Contudo, realça que ainda falta conhecer algumas peças desse puzzle: “Há partes da proteína que não são visíveis experimentalmente e não conseguimos com estes métodos perceber como se move para ‘abrir a porta’ das nossas células e para escapar ao sistema imunitário”, esclarece. “Neste estudo, usaram métodos de simulação molecular, que são uma espécie de ‘microscópio digital’.”

De uma fotografia a um filme

A investigadora descreve que nessa investigação, ao se usarem modelos computacionais muito realistas, se conseguiu reconstituir os pedaços da proteína que faltavam, bem como observar os seus movimentos e vê-la em acção. “Deixámos de ter apenas uma fotografia estática e passámos a ter um filme dinâmico.”

E qual poderá ser o contributo? “Isto permitiu perceber melhor que zonas ficam expostas aos anticorpos e prever quais são as regiões que podemos usar para desenvolver futuras vacinas”, nota Diana Lousa. Este novo trabalho permite assim conhecer melhor um dos alvos principais do SARS-CoV-2 e fornece pistas importantes que podem ser usadas no desenvolvimento de novas vacinas e fármacos, podendo estas ser “mais focalizados em regiões específicas desta proteína e que possam ser eficazes contra várias variantes”, perspectiva.

Ao PÚBLICO, Mateusz Sikora (investigador do Instituto Max Planck de Biofísica e primeiro autor do artigo) pormenorizou que o “mais interessante” é que novos locais agora identificados se localizam em partes distintas da proteína da espícula e, desta forma, muitos anticorpos (as defesas do nosso organismo) diferentes podem ligar-se a eles simultaneamente. “Isto significa que, se formos capazes de desencadear uma resposta imunitária contra alguns deles, então o vírus terá pouca capacidade de mutar e de escapar às vacinas” indica.

Embora o modelo tenha sido feito antes de se ter conhecimento das variantes de preocupação, concluiu-se que continua válido para elas. “Os sítios que detectámos não serão muito mais protegidos nas variantes do que no vírus original”, refere o investigador. Se uma variante com uma protecção pelos glicanos muitos diferente aparecer, então as simulações terão de ser refeitas e os locais agora detectados novamente avaliados.

“Estamos numa fase da pandemia que é impulsionada pelo surgimento de novas variantes do SARS-CoV-2, com mutações concentradas principalmente na proteína da espícula [como é o caso da inicialmente detectada no Reino Unido, África do Sul e Manaus]”, comenta. “A nossa abordagem pode ajudar na concepção de vacinas e de anticorpos terapêuticos.” Mateusz Sikora diz que os resultados já tinham sido disponibilizados online há uns meses e que isso tem despertado o interesse de diferentes laboratórios. A equipa espera também que o mesmo método seja usado para identificar vulnerabilidades de outras proteínas virais.

No laboratório de Modelação de Proteínas do ITQB, onde trabalha Diana Lousa, também se estão a usar métodos de simulação molecular para se entender, por exemplo, como a proteína da espícula interage com o receptor das nossas células ou qual o impacto de novas variantes nessa interacção. Usam-se ainda modelos computacionais para se projectar proteínas que não existem na natureza para que possa bloquear a entrada do vírus nas células.

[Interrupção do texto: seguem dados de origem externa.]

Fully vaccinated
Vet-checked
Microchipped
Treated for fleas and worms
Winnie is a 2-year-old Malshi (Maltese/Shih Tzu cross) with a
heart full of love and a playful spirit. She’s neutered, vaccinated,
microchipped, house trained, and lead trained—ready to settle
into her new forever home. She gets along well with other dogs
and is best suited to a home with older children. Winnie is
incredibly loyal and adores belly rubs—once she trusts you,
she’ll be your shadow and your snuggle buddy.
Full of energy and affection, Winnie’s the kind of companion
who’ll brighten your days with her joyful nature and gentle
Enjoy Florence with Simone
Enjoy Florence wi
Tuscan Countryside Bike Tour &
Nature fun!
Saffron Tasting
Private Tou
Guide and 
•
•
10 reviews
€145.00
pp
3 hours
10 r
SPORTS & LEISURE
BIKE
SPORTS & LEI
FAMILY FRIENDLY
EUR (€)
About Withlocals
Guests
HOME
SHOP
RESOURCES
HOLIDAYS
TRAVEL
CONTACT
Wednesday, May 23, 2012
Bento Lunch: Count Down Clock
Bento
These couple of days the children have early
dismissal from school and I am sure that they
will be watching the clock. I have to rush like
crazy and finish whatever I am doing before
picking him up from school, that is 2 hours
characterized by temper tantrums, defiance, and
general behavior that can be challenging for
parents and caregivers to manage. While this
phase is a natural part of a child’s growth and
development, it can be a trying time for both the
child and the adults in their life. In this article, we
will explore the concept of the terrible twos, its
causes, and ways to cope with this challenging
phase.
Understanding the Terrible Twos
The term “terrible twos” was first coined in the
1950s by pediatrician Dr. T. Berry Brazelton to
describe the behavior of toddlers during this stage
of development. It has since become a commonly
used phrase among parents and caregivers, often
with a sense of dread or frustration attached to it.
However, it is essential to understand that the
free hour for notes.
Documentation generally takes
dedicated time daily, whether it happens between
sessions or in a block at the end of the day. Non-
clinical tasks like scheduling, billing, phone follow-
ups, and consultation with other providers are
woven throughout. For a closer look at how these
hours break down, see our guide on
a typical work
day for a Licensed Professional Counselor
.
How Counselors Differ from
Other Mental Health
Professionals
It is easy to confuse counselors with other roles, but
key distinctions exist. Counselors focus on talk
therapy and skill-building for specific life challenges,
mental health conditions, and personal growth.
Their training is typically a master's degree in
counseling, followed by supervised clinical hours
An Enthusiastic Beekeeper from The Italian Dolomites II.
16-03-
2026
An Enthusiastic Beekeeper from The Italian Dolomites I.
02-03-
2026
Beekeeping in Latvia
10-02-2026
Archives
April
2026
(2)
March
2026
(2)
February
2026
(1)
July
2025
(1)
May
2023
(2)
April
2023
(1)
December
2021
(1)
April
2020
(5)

Já há alguns resultados preliminares interessantes e promissores, mas a investigadora diz que mais novidades e “coisas mais fechadas” surgirão nos próximos meses. Por agora, apenas sublinha: “Estes métodos computacionais têm um papel cada vez mais importante na biologia moderna e, como se viu neste estudo, são complementares aos métodos experimentais”.